#### GIVEN ENTRIES ####

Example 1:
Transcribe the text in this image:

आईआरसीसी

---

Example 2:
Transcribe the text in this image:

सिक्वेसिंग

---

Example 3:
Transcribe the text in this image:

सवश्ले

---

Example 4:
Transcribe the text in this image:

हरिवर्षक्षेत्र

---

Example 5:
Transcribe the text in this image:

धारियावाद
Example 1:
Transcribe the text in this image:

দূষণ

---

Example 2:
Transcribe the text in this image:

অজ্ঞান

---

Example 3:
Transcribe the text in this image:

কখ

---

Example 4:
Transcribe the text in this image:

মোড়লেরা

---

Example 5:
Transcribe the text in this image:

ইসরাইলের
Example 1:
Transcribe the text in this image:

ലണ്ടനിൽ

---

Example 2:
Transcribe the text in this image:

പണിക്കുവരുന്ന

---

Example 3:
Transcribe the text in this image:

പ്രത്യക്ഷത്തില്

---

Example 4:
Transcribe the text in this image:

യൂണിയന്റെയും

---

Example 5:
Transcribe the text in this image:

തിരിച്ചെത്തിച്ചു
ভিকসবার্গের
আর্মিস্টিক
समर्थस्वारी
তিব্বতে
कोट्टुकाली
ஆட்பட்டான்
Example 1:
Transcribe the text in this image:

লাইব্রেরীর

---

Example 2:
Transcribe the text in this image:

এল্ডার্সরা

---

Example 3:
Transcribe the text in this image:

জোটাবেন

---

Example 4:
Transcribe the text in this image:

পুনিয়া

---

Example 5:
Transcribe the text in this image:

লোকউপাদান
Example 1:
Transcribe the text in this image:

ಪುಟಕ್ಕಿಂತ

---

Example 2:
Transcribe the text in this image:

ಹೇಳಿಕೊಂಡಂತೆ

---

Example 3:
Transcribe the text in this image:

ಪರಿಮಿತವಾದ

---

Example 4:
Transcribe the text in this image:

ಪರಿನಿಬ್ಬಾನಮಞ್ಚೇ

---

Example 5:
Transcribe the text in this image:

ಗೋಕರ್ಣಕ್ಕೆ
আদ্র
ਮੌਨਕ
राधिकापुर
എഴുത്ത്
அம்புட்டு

####

▸ EXERCISE DESCRIPTION:
Rewrite every line of the material above as a numbered list with one line per item, and omit the blank lines.

▸ COMPLETE RESPONSE:
1. Example 1:
2. Transcribe the text in this image:
3. आईआरसीसी
4. ---
5. Example 2:
6. Transcribe the text in this image:
7. सिक्वेसिंग
8. ---
9. Example 3:
10. Transcribe the text in this image:
11. सवश्ले
12. ---
13. Example 4:
14. Transcribe the text in this image:
15. हरिवर्षक्षेत्र
16. ---
17. Example 5:
18. Transcribe the text in this image:
19. धारियावाद
20. Example 1:
21. Transcribe the text in this image:
22. দূষণ
23. ---
24. Example 2:
25. Transcribe the text in this image:
26. অজ্ঞান
27. ---
28. Example 3:
29. Transcribe the text in this image:
30. কখ
31. ---
32. Example 4:
33. Transcribe the text in this image:
34. মোড়লেরা
35. ---
36. Example 5:
37. Transcribe the text in this image:
38. ইসরাইলের
39. Example 1:
40. Transcribe the text in this image:
41. ലണ്ടനിൽ
42. ---
43. Example 2:
44. Transcribe the text in this image:
45. പണിക്കുവരുന്ന
46. ---
47. Example 3:
48. Transcribe the text in this image:
49. പ്രത്യക്ഷത്തില്
50. ---
51. Example 4:
52. Transcribe the text in this image:
53. യൂണിയന്റെയും
54. ---
55. Example 5:
56. Transcribe the text in this image:
57. തിരിച്ചെത്തിച്ചു
58. ভিকসবার্গের
59. আর্মিস্টিক
60. समर्थस्वारी
61. তিব্বতে
62. कोट्टुकाली
63. ஆட்பட்டான்
64. Example 1:
65. Transcribe the text in this image:
66. লাইব্রেরীর
67. ---
68. Example 2:
69. Transcribe the text in this image:
70. এল্ডার্সরা
71. ---
72. Example 3:
73. Transcribe the text in this image:
74. জোটাবেন
75. ---
76. Example 4:
77. Transcribe the text in this image:
78. পুনিয়া
79. ---
80. Example 5:
81. Transcribe the text in this image:
82. লোকউপাদান
83. Example 1:
84. Transcribe the text in this image:
85. ಪುಟಕ್ಕಿಂತ
86. ---
87. Example 2:
88. Transcribe the text in this image:
89. ಹೇಳಿಕೊಂಡಂತೆ
90. ---
91. Example 3:
92. Transcribe the text in this image:
93. ಪರಿಮಿತವಾದ
94. ---
95. Example 4:
96. Transcribe the text in this image:
97. ಪರಿನಿಬ್ಬಾನಮಞ್ಚೇ
98. ---
99. Example 5:
100. Transcribe the text in this image:
101. ಗೋಕರ್ಣಕ್ಕೆ
102. আদ্র
103. ਮੌਨਕ
104. राधिकापुर
105. എഴുത്ത്
106. அம்புட்டு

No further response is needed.